CHINA ANNOUNCED THE DETECTION OF SIGNALS FROM ALIENS, AND THEN DELETED THIS NEWS
Something very strange happened today in the Chinese media, namely on the website of Science and Technology Daily – the official state publication of the Ministry of Science and Technology of China. There was an article published about the possible detection of signals from an alien civilization. And soon this article was deleted without any explanation.
According to Bloomberg, a likely message from an alien civilization was received by the Chinese Sky Eye telescope with a bowl with a diameter of 500 meters, which is located in the Chinese province of Guizhou. This largest radio telescope in the world picked up unusual electromagnetic signals that scientists claimed could have an alien origin.
The article reported that the captured narrowband electromagnetic signals were different from the previous captured signals, and that the radio telescope team continues to investigate them.
The article referred to the report of Zhang Tongjie, the head of the group on the search for extraterrestrial civilizations, which was created with the assistance of Beijing Pedagogical University, the National Astronomical Observatory of the Chinese Academy of Sciences and the University of California at Berkeley.
By the way, his report was deleted simultaneously with the article on the website. It is still unknown why China deleted this news, and this was done already when links to the article were scattered both in the Chinese social network Weibo and in Chinese and world media.
In September 2020, the radio telescope began an official program to search for extraterrestrial life. The team detected two sets of suspicious signals in 2020 while processing data collected in 2019, and detected another suspicious signal in 2022 from observations of exoplanetary targets, as outlined in Zhang Tongjie’s report.

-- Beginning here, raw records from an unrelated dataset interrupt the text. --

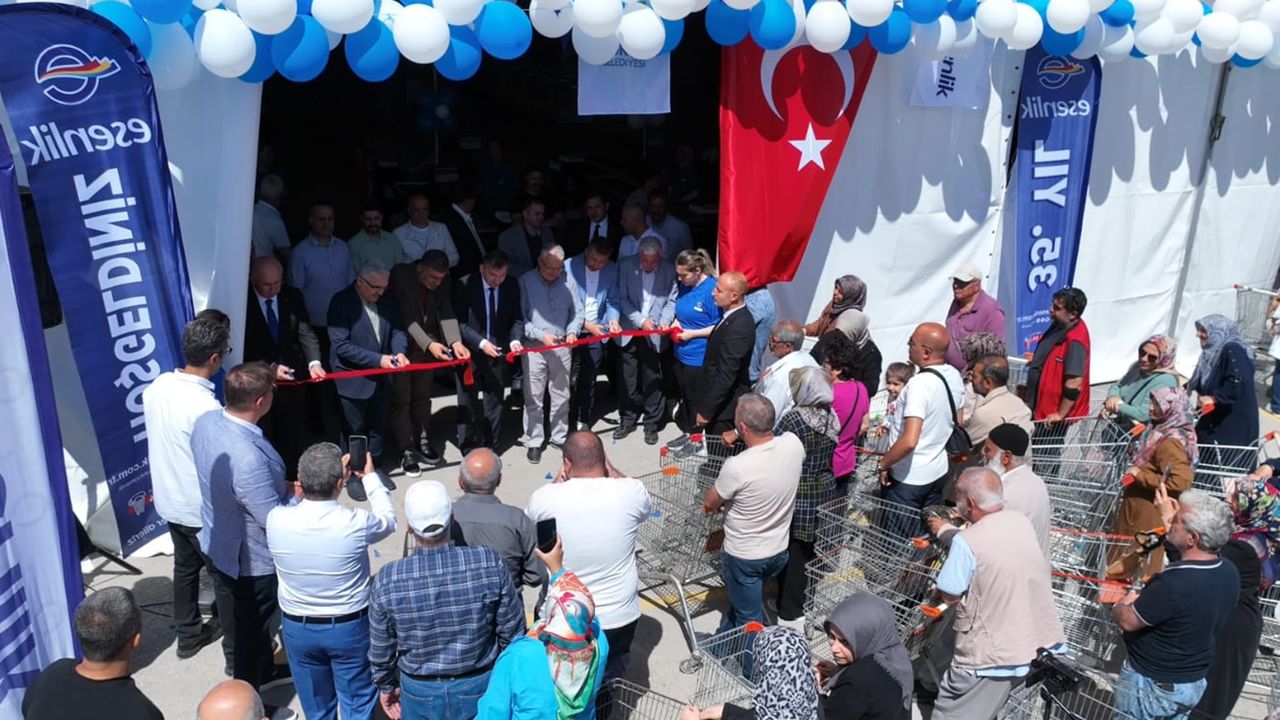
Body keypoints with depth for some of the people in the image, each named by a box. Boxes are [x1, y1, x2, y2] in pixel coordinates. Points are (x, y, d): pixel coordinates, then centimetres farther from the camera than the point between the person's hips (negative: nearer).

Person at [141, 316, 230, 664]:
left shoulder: (157, 386, -6)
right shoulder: (206, 407, -30)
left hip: (169, 499, 8)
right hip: (203, 508, -8)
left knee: (185, 567, 25)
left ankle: (188, 634, 41)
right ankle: (237, 651, 23)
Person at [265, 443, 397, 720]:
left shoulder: (276, 520, -21)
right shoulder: (355, 523, -27)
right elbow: (388, 520, -2)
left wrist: (330, 477, 8)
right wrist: (370, 476, 8)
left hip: (297, 626, 3)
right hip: (350, 626, -2)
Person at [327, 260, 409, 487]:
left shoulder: (385, 300, 0)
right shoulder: (341, 302, -18)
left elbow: (398, 330, 5)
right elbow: (341, 345, -22)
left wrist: (400, 351, -18)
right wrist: (378, 359, -26)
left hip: (380, 378, 6)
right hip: (353, 380, -6)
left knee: (377, 427, 20)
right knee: (354, 431, 9)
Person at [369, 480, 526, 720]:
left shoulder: (387, 581, -21)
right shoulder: (489, 563, -23)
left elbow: (381, 648, -7)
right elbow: (512, 631, -11)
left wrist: (386, 685, 13)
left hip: (420, 691, 1)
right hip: (481, 686, 0)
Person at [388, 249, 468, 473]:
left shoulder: (444, 282, -9)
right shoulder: (400, 276, -23)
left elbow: (446, 314, -11)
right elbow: (407, 317, -26)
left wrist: (455, 342, -27)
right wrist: (429, 344, -34)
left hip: (429, 344, 4)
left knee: (422, 396, 15)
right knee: (401, 399, 0)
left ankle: (422, 442, 28)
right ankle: (406, 452, 7)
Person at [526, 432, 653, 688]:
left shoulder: (547, 497, -18)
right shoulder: (631, 492, -18)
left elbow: (530, 517, 7)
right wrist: (610, 471, 7)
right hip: (619, 619, 1)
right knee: (610, 676, 28)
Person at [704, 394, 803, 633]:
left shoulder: (737, 467, -33)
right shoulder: (794, 444, -18)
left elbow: (709, 504, -13)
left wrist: (727, 499, 9)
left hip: (743, 557, -7)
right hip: (779, 550, 7)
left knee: (750, 619, 14)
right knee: (740, 601, 30)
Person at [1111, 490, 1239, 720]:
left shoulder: (1174, 584, -36)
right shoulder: (1229, 573, -10)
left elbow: (1127, 621, -22)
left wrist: (1123, 605, -2)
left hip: (1152, 685, -7)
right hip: (1195, 681, 7)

The Sky Eye radio telescope is extremely sensitive in the low-frequency radio range and plays a crucial role in the search for alien civilizations, Zhang wrote. However, suspicious signals can also be a kind of radio interference and require further investigation, he added at the end of his report.
After the article was deleted, Western journalists tried to contact the National Astronomical Observatory of China for comments, but so far they have not received any answers.